[Goal of the exercise]
Put every line of the records into a JSON list of strings, one string per line. Skip blank lines and leave out the pictures.

[Records]
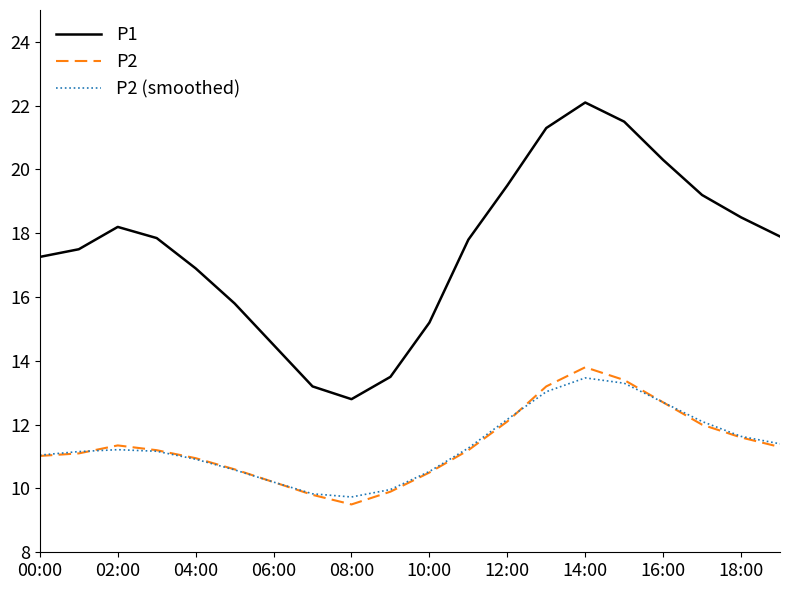

True or false: P2 and P1 cross at least once.

False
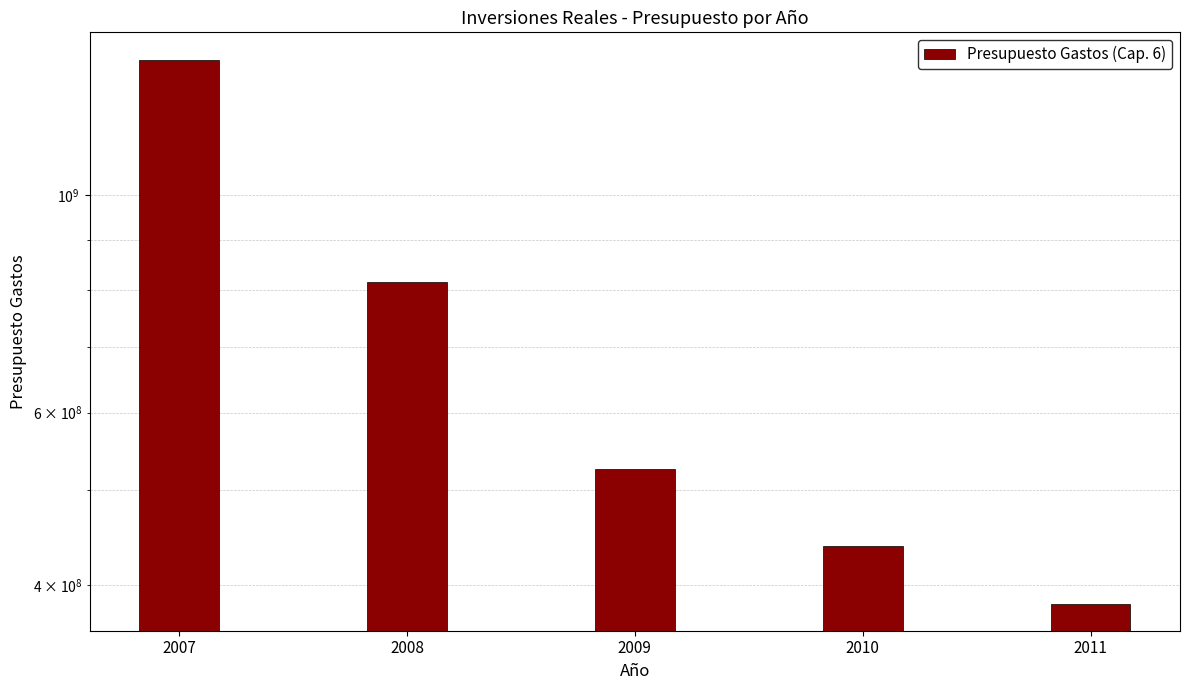

How many distinct data groups are displayed?

1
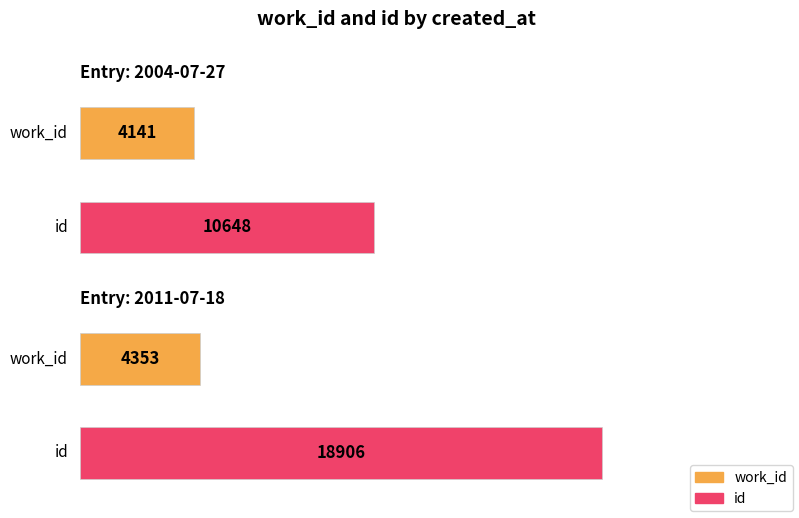

How many distinct data groups are displayed?

2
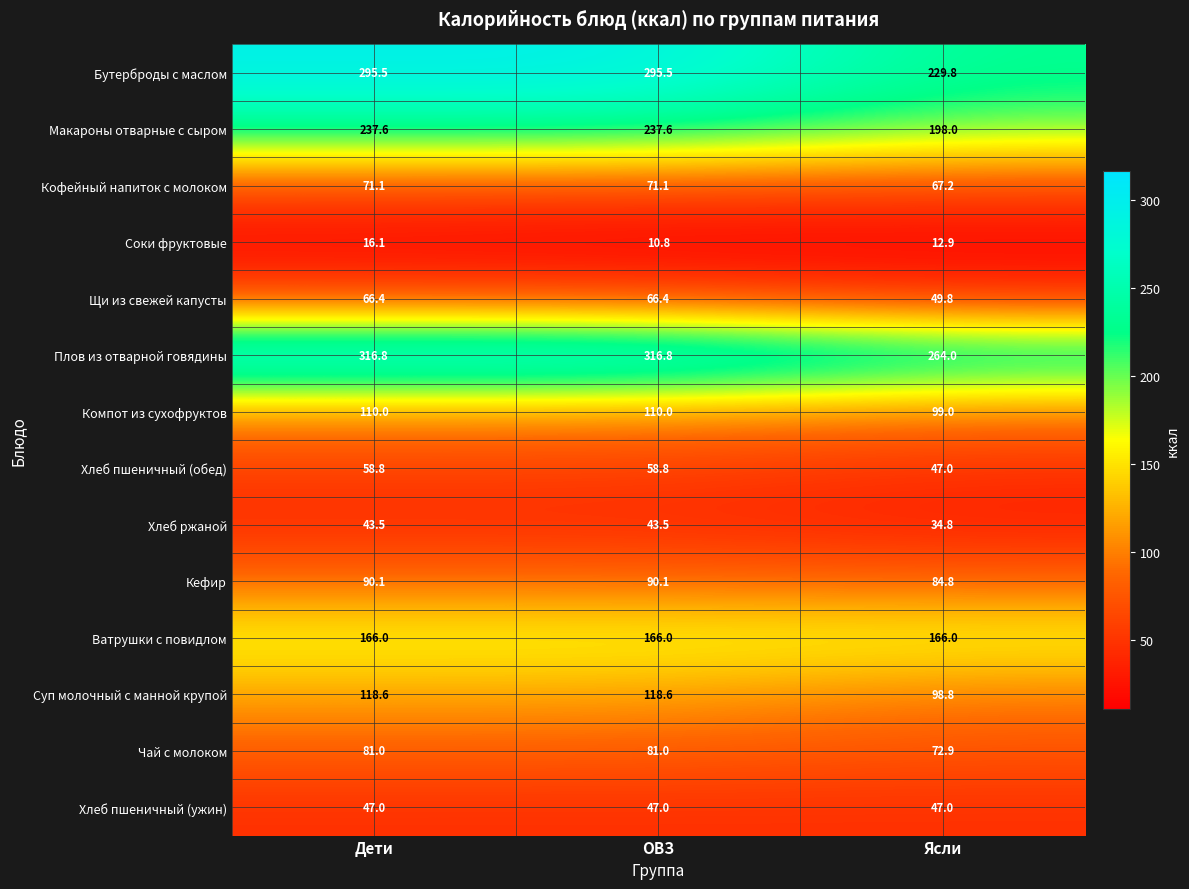

List the series in order of their peak value, highest first.

Плов из отварной говядины, Бутерброды с маслом, Макароны отварные с сыром, Ватрушки с повидлом, Суп молочный с манной крупой, Компот из сухофруктов, Кефир, Чай с молоком, Кофейный напиток с молоком, Щи из свежей капусты, Хлеб пшеничный (обед), Хлеб пшеничный (ужин), Хлеб ржаной, Соки фруктовые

[Answer to this problem]
[
  "True or false: P2 and P1 cross at least once.",
  "False",
  "How many distinct data groups are displayed?",
  "1",
  "How many distinct data groups are displayed?",
  "2",
  "List the series in order of their peak value, highest first.",
  "Плов из отварной говядины, Бутерброды с маслом, Макароны отварные с сыром, Ватрушки с повидлом, Суп молочный с манной крупой, Компот из сухофруктов, Кефир, Чай с молоком, Кофейный напиток с молоком, Щи из свежей капусты, Хлеб пшеничный (обед), Хлеб пшеничный (ужин), Хлеб ржаной, Соки фруктовые"
]